Microflow Control Laboratory
Our group is working on a range of problems in the area of non-Newtonian and multiphase flows, and their manipulation using electric fields. The following are three representative examples of our current work:
Sudden spreading and self assembly of particles on liquid surfaces
The focus of this work is on understanding of the physics behind spontaneous dispersion of particles when they come in contact with a fluid-fluid interface (see figure). We have recently shown: (i) that this can cause particles sprinkled over a small area to spread almost instantaneously over an area that is several orders of magnitudes larger; (ii) a dropped particle causes particles already trapped on the interface to move away, creating a particle-free region around a newly-adsorbed particle; and (iii) influence the nature of monolayer clusters, e.g., porosity, on interfaces that are formed.

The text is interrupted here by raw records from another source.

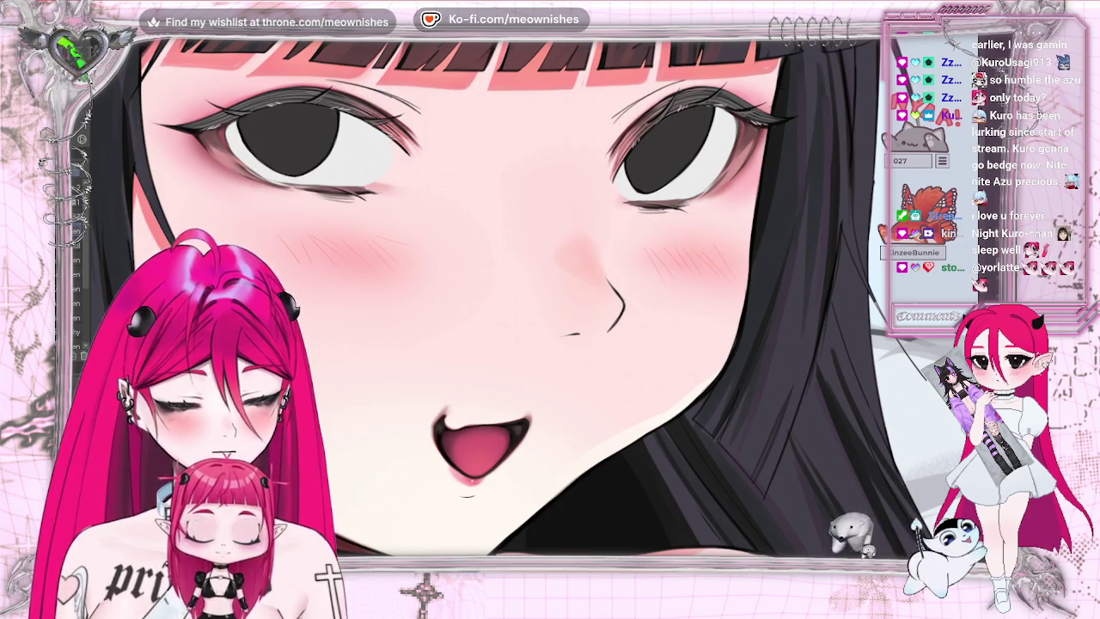
pyautogui.scroll(-3, 571, 334)
pyautogui.scroll(-3, 572, 333)
# - Mirror-check the face and flip back, zooming out to the head, shoulders and plushie
pyautogui.scroll(-2, 572, 334)
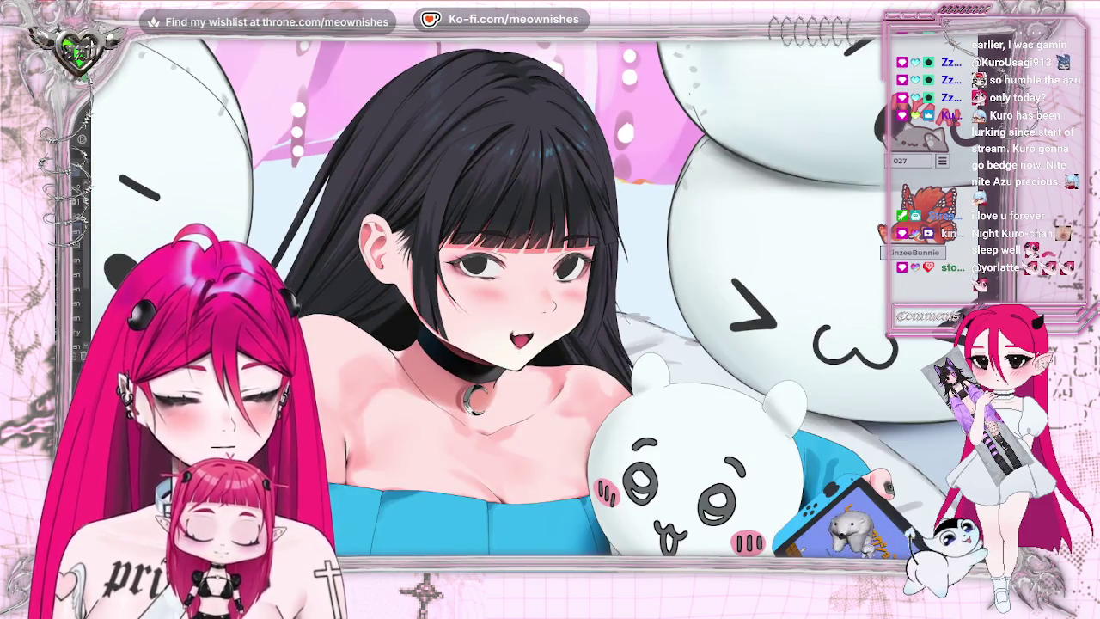
pyautogui.press('h')
pyautogui.press('h')
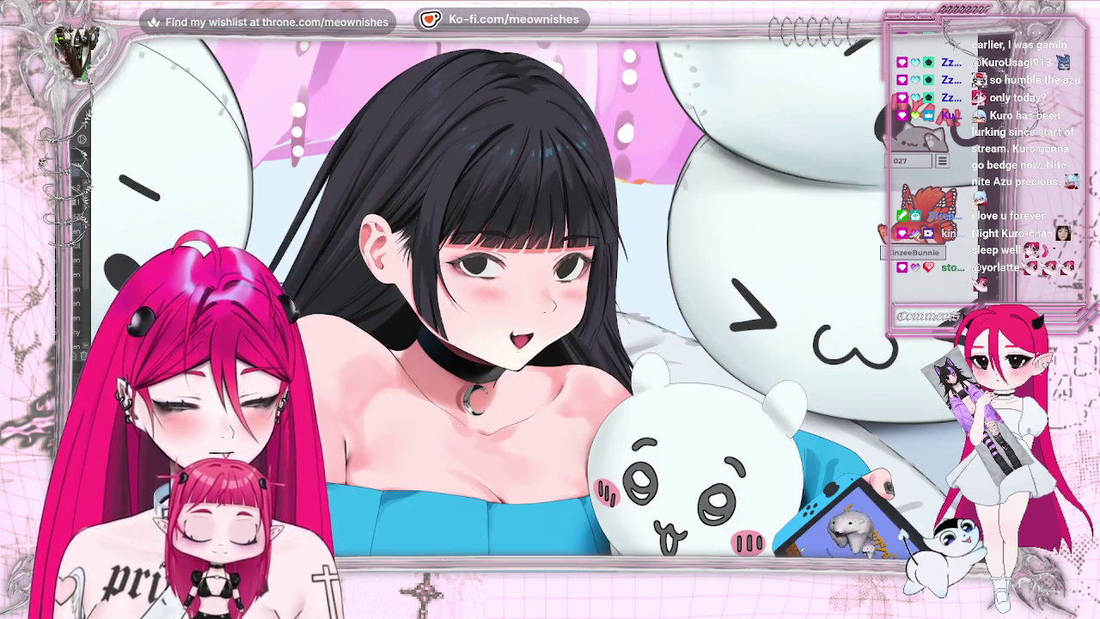
pyautogui.scroll(4, 528, 313)
pyautogui.scroll(1, 528, 314)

These phenomena have importance in a wide range of applications, such as pollination in hydrophilous plants, flotation and spreading of viruses and nanoparticles, self-assembly of micron- to nano-sized particles leading to the formation of novel nano-structured materials, stabilization of emulsions, etc. While the focus of the past studies has been on understanding the mechanisms by which particles already trapped on fluid-fluid interfaces interact leading to their self assembly into monolayered patterns, the sudden dispersion of particles coming into contact with a fluid-fluid interface which will be investigated in the proposed study has not been previously considered. These particles eventually come back together to form monolayers under the action of lateral capillary forces. We are developing techniques where an electric field normal to the surface is applied to control the process of self assembly and thus form virtually defect free monolayers (see figure).
t = 0.033 s t = 0.363 s
Figure. Sudden dispersion of sand particles sprinkled onto water in a Petri dish. Notice the streak lines formed due to the radially-outward motion of the particles emanating from the location where they were sprinkled.
(a) 5000 volts (b) 0 volt (after using E)

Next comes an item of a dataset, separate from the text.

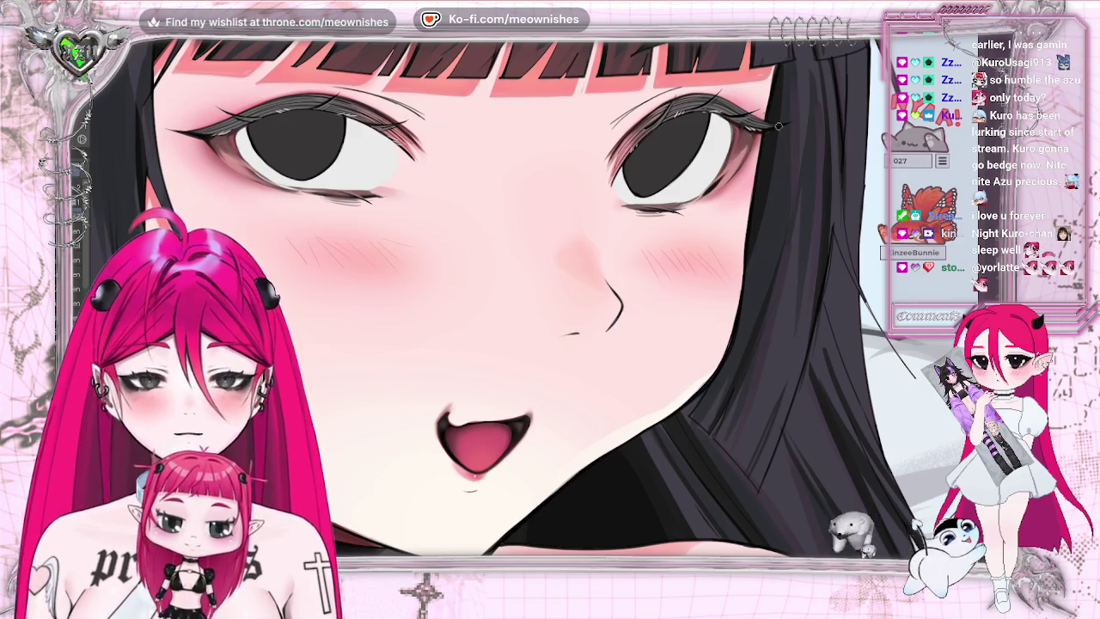
pyautogui.press('h')
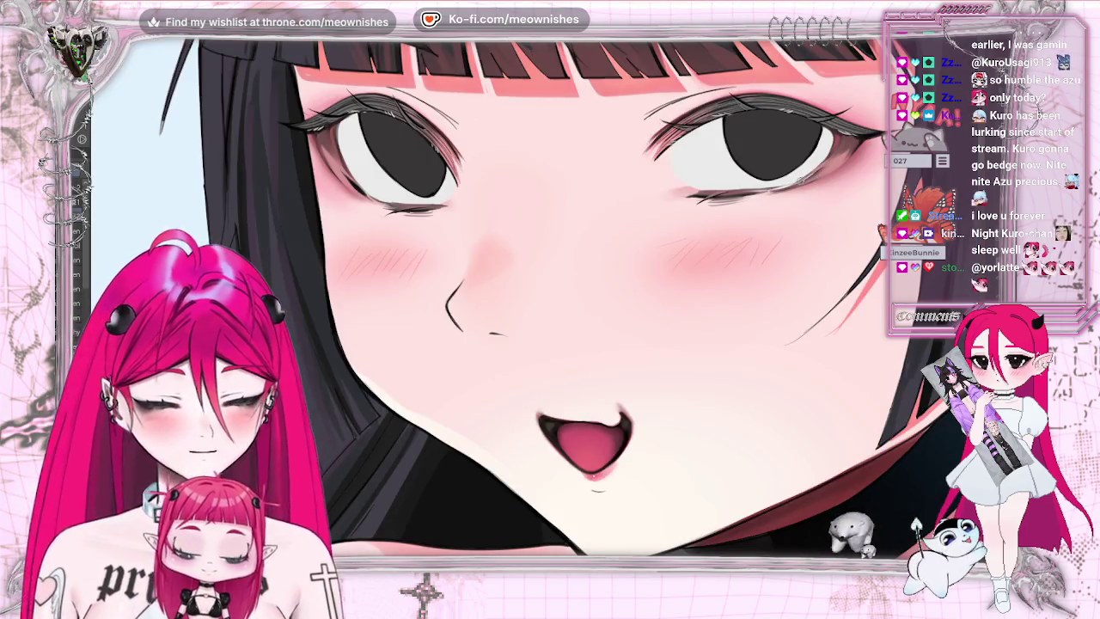
pyautogui.scroll(-2, 528, 296)
pyautogui.scroll(-5, 527, 297)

Figure. Assembly of glass particles floating at an air-oil interface. The average radius of particles is 40.5 mm. (a) When a voltage of 5000 V is applied, particles move away from each other to form a lattice whose spacing is adjustable; (b) The voltage is slowly decreased to 0 volt. The lattice remains and is virtually defect free.
Fluid dynamics of bubbles rising in viscoelastic liquids
A bubble released from rest in a liquid accelerates and, as its velocity increases, deforms because of the stresses acting on its surface. The shape of the deformed bubble after it reaches a steady velocity depends on many factors, including its volume which, together with the properties of the ambient liquid, determines the rise velocity. In a Newtonian liquid, at large Reynolds numbers (attained when the bubble volume is relatively large), the bubble assumes a mushroom-like shape. In a viscoelastic liquid, on the other hand, a small bubble remains approximately spherical, but as the bubble volume is increased it deforms into a prolate shape. Furthermore, there is a critical volume above which the bubble develops a cusp-shaped trailing end due to the extensional nature of the viscoelastic stresses in the region near the trailing end. Another interesting feature lies in the fact that the flow pattern in the wake of a bubble rising in a viscoelastic liquid is quite different from that in a Newtonian liquid. Specifically, in the former case for certain parameter values, there is an additional vortex ring in the surrounding flow corresponding to the existence of a negative wake. This, in a way, is similar to the case of a jet engine where the thrust in the forward direction is generated by ejecting gases at a fast speed in the reverse direction (Newton’s third law); the difference being that in the present study the negative wake arises simply due to the viscoelasticity of the fluid. We are using simulations and direct numerical simulations to understand this process.
Figure. The trace of the configuration tensor A around a rising bubble, trA, from direct numerical simulations, showing that the trace is maximum at the trailing end of the bubble (left illustration). Also notice that the trailing end of the bubble is cup-shaped and the wake is negative as the velocity vectors in the wake point away from the bubble (right illustration).
Modeling of Blood flow in the human brain
The goal of this work is to determine and quantify the role played by the non-Newtonian nature of blood, i.e., shear thinning and viscoelasticity, in determining the flow rate to certain regions of the brain. This is important because under normal conditions, cerebral blood flow (CBF) is autoregulated to maintain baseline levels of flow and oxygen to the brain. However, in a patient suffering from heart failure (HF), the pressure in afferent vessels falls below the normal range within which the regulatory mechanisms can ensure a constant value for the cerebral flow rate, leading to impaired cerebration. We are developing mathematical models of CBF under normal and heart-failure conditions, and use direct numerical simulations (DNS) in conjunction with experimental data to determine how to effectively regulate CBF under normal and disease conditions.